The cornerstone product offered by every offshore haven is a legal system that protects against unwanted and unauthorized disclosure of financial matters. Bank secrecy means that, by law, bank employees are prohibited from revealing information concerning a customer’s account. This prohibition is buttressed by criminal sanctions including fines and imprisonment.

The mutual goal of the financial institution and the government in the offshore jurisdiction is to protect the confidentiality of the customer’s business matters from third party inquiries. Foreign governments, creditors, spouses, and litigants cannot legally obtain information concerning the existence or activity of any account.

But as we have seen, with few exceptions, existing traditions of individual financial privacy in the Western democracies have yielded to the power of commercial interests, tax authorities, and litigants in a broad variety of civil matters. Most often, the bank acts on its own behalf to gather and distribute customer account information for marketing purposes.

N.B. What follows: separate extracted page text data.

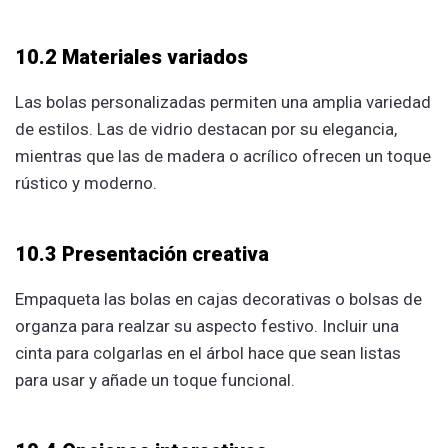
10.2 Materiales variados
Las bolas personalizadas permiten una amplia variedad
de estilos. Las de vidrio destacan por su elegancia,
mientras que las de madera o acrílico ofrecen un toque
rústico y moderno.
10.3 Presentación creativa
Empaqueta las bolas en cajas decorativas o bolsas de
organza para realzar su aspecto festivo. Incluir una
cinta para colgarlas en el árbol hace que sean listas
para usar y añade un toque funcional.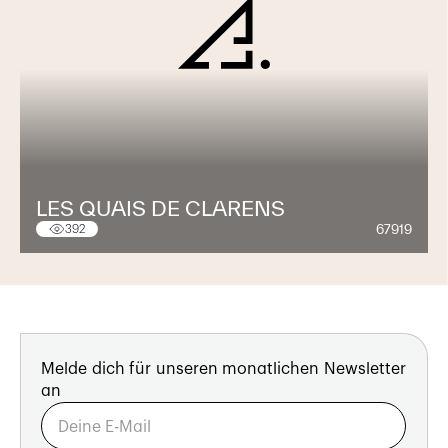
LES QUAIS DE CLARENS
67919
392
Melde dich für unseren monatlichen Newsletter
an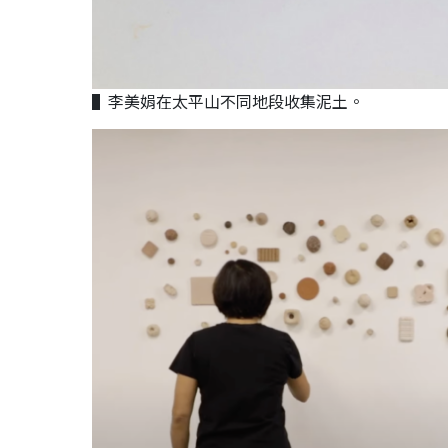
▌李美娟在太平山不同地段收集泥土。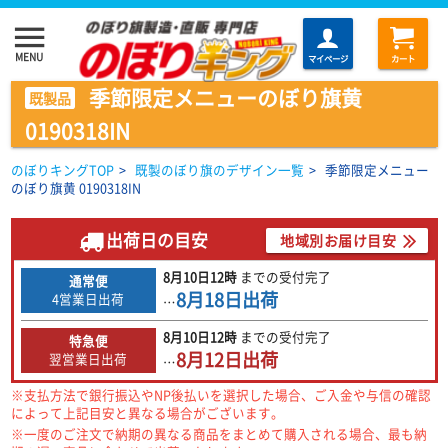
menu
MENU
マイページ
カート
季節限定メニューのぼり旗黄
既製品
0190318IN
のぼりキングTOP
>
既製のぼり旗のデザイン一覧
>
季節限定メニュー
のぼり旗黄 0190318IN
出荷日の目安
地域別お届け目安
8月10日
12時
までの
受付完了
通常便
8月18日
出荷
4営業日出荷
…
8月10日
12時
までの
受付完了
特急便
8月12日
出荷
翌営業日出荷
…
※支払方法で銀行振込やNP後払いを選択した場合、ご入金や与信の確認
によって上記目安と異なる場合がございます。
※一度のご注文で納期の異なる商品をまとめて購入される場合、最も納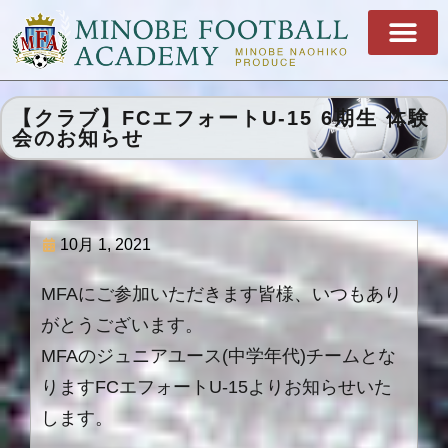
【クラブ】FCエフォートU-15 6期生 体験
会のお知らせ
10月 1, 2021
MFAにご参加いただきます皆様、いつもあり
がとうございます。
MFAのジュニアユース(中学年代)チームとな
りますFCエフォートU-15よりお知らせいた
します。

Increasingly, the banks assume the role of agents for the government, collecting and feeding information on customers directly to the tax authorities. In Sweden, tax collectors have virtually unlimited access to all personal and financial information of account holders. French and British authorities have similar access, and banks must notify officials of the amount of interest earned on an account.

U.S. law requires that financial institutions provide the government with the names and Social Security numbers of account holders. The earnings on every account must be submitted, and copies of every transaction must be retained and made available to those with the proper legal authority.

A recently announced proposal by the Federal Deposit Insurance Corp. to “Know Your Customer” would require banks to set internal policies to verify customers’ identities and sources of income. They would also have to monitor accounts for evidence of “suspicious transactions” that might indicate illegal activities or money laundering. Under this proposal, any larger than usual cash withdrawal or deposit would obligate the bank to inquire about the use or source of the funds. Unless the customer provides a satisfactory explanation, the bank is required to alert law enforcement authorities.

European countries which have preserved or developed a tradition of bank secrecy include Austria, Switzerland, Liechtenstein, Luxembourg, the Channel Islands, and Gibraltar. In the Caribbean, the established havens are the Bahamas, Bermuda, and the Cayman Islands. Some of the newer entries such as the Cook Islands and Turks and Caicos now provide legitimate bank secrecy products.

It is advisable to be wary of those countries offering privacy services which have a significant level of political and social corruption. In certain countries, it is well-known among professionals, that for a modest bribe to the right person-a bank employee or government official-the purported secrecy would quickly evaporate. If there is any uncertainty on this issue, it is probably best to choose other available alternatives.